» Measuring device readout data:
BEGIN
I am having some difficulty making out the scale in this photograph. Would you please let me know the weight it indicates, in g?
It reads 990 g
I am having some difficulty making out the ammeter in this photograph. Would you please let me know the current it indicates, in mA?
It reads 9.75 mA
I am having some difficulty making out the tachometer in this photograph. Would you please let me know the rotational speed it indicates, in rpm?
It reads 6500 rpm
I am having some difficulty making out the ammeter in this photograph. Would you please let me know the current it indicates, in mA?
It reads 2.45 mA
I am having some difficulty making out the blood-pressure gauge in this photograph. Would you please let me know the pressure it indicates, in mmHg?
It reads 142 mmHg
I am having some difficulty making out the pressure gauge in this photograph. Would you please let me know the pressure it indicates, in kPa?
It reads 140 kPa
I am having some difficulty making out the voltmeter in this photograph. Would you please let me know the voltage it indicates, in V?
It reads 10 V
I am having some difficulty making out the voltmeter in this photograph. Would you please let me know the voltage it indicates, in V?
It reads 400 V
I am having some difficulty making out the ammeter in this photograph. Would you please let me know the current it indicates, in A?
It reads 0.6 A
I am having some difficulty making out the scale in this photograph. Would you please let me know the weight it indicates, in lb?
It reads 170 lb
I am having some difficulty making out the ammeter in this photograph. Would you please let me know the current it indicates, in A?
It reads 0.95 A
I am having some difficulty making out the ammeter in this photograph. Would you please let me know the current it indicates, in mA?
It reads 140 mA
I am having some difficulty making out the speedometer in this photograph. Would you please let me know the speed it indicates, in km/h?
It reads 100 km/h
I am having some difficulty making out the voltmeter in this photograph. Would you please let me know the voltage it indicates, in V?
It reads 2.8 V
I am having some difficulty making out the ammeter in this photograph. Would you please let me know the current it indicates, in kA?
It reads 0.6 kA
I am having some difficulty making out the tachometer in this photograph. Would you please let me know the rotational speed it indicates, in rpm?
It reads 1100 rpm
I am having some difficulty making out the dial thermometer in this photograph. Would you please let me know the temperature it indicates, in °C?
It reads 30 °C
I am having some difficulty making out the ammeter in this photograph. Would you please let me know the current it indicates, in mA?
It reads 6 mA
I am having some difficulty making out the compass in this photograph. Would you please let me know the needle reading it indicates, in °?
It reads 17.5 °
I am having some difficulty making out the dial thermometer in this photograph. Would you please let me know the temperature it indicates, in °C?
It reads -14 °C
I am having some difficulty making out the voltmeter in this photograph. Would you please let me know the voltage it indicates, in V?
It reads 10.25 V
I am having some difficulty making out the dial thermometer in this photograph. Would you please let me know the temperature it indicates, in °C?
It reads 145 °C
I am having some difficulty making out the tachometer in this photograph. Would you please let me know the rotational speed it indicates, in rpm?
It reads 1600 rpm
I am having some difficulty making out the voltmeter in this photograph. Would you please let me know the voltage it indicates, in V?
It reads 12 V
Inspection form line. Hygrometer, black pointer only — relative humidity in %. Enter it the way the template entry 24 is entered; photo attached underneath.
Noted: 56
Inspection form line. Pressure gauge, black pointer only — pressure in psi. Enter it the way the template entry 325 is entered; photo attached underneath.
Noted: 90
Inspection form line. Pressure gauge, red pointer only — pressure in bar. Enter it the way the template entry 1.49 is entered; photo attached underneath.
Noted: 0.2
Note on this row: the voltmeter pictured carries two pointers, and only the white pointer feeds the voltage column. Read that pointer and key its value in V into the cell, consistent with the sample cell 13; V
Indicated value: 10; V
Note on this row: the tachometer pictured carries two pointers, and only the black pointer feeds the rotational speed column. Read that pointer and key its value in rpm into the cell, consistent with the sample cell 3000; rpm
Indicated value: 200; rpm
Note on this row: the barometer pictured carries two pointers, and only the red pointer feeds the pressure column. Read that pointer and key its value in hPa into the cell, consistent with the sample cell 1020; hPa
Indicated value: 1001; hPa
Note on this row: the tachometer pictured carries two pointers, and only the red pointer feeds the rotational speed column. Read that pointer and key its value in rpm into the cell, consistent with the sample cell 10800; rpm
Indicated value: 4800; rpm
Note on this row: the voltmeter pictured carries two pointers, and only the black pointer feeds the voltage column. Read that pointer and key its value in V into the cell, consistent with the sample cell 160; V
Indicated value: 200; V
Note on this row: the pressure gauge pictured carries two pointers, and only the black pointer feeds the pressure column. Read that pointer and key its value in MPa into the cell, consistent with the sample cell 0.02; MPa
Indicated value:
END
» Work to be completed:
Update the records by writing them out again with "ammeter" changed to "current meter" wherever it occurs. Leave every other part of the records as it is.

» Reply:
I am having some difficulty making out the scale in this photograph. Would you please let me know the weight it indicates, in g?
It reads 990 g
I am having some difficulty making out the current meter in this photograph. Would you please let me know the current it indicates, in mA?
It reads 9.75 mA
I am having some difficulty making out the tachometer in this photograph. Would you please let me know the rotational speed it indicates, in rpm?
It reads 6500 rpm
I am having some difficulty making out the current meter in this photograph. Would you please let me know the current it indicates, in mA?
It reads 2.45 mA
I am having some difficulty making out the blood-pressure gauge in this photograph. Would you please let me know the pressure it indicates, in mmHg?
It reads 142 mmHg
I am having some difficulty making out the pressure gauge in this photograph. Would you please let me know the pressure it indicates, in kPa?
It reads 140 kPa
I am having some difficulty making out the voltmeter in this photograph. Would you please let me know the voltage it indicates, in V?
It reads 10 V
I am having some difficulty making out the voltmeter in this photograph. Would you please let me know the voltage it indicates, in V?
It reads 400 V
I am having some difficulty making out the current meter in this photograph. Would you please let me know the current it indicates, in A?
It reads 0.6 A
I am having some difficulty making out the scale in this photograph. Would you please let me know the weight it indicates, in lb?
It reads 170 lb
I am having some difficulty making out the current meter in this photograph. Would you please let me know the current it indicates, in A?
It reads 0.95 A
I am having some difficulty making out the current meter in this photograph. Would you please let me know the current it indicates, in mA?
It reads 140 mA
I am having some difficulty making out the speedometer in this photograph. Would you please let me know the speed it indicates, in km/h?
It reads 100 km/h
I am having some difficulty making out the voltmeter in this photograph. Would you please let me know the voltage it indicates, in V?
It reads 2.8 V
I am having some difficulty making out the current meter in this photograph. Would you please let me know the current it indicates, in kA?
It reads 0.6 kA
I am having some difficulty making out the tachometer in this photograph. Would you please let me know the rotational speed it indicates, in rpm?
It reads 1100 rpm
I am having some difficulty making out the dial thermometer in this photograph. Would you please let me know the temperature it indicates, in °C?
It reads 30 °C
I am having some difficulty making out the current meter in this photograph. Would you please let me know the current it indicates, in mA?
It reads 6 mA
I am having some difficulty making out the compass in this photograph. Would you please let me know the needle reading it indicates, in °?
It reads 17.5 °
I am having some difficulty making out the dial thermometer in this photograph. Would you please let me know the temperature it indicates, in °C?
It reads -14 °C
I am having some difficulty making out the voltmeter in this photograph. Would you please let me know the voltage it indicates, in V?
It reads 10.25 V
I am having some difficulty making out the dial thermometer in this photograph. Would you please let me know the temperature it indicates, in °C?
It reads 145 °C
I am having some difficulty making out the tachometer in this photograph. Would you please let me know the rotational speed it indicates, in rpm?
It reads 1600 rpm
I am having some difficulty making out the voltmeter in this photograph. Would you please let me know the voltage it indicates, in V?
It reads 12 V
Inspection form line. Hygrometer, black pointer only — relative humidity in %. Enter it the way the template entry 24 is entered; photo attached underneath.
Noted: 56
Inspection form line. Pressure gauge, black pointer only — pressure in psi. Enter it the way the template entry 325 is entered; photo attached underneath.
Noted: 90
Inspection form line. Pressure gauge, red pointer only — pressure in bar. Enter it the way the template entry 1.49 is entered; photo attached underneath.
Noted: 0.2
Note on this row: the voltmeter pictured carries two pointers, and only the white pointer feeds the voltage column. Read that pointer and key its value in V into the cell, consistent with the sample cell 13; V
Indicated value: 10; V
Note on this row: the tachometer pictured carries two pointers, and only the black pointer feeds the rotational speed column. Read that pointer and key its value in rpm into the cell, consistent with the sample cell 3000; rpm
Indicated value: 200; rpm
Note on this row: the barometer pictured carries two pointers, and only the red pointer feeds the pressure column. Read that pointer and key its value in hPa into the cell, consistent with the sample cell 1020; hPa
Indicated value: 1001; hPa
Note on this row: the tachometer pictured carries two pointers, and only the red pointer feeds the rotational speed column. Read that pointer and key its value in rpm into the cell, consistent with the sample cell 10800; rpm
Indicated value: 4800; rpm
Note on this row: the voltmeter pictured carries two pointers, and only the black pointer feeds the voltage column. Read that pointer and key its value in V into the cell, consistent with the sample cell 160; V
Indicated value: 200; V
Note on this row: the pressure gauge pictured carries two pointers, and only the black pointer feeds the pressure column. Read that pointer and key its value in MPa into the cell, consistent with the sample cell 0.02; MPa
Indicated value:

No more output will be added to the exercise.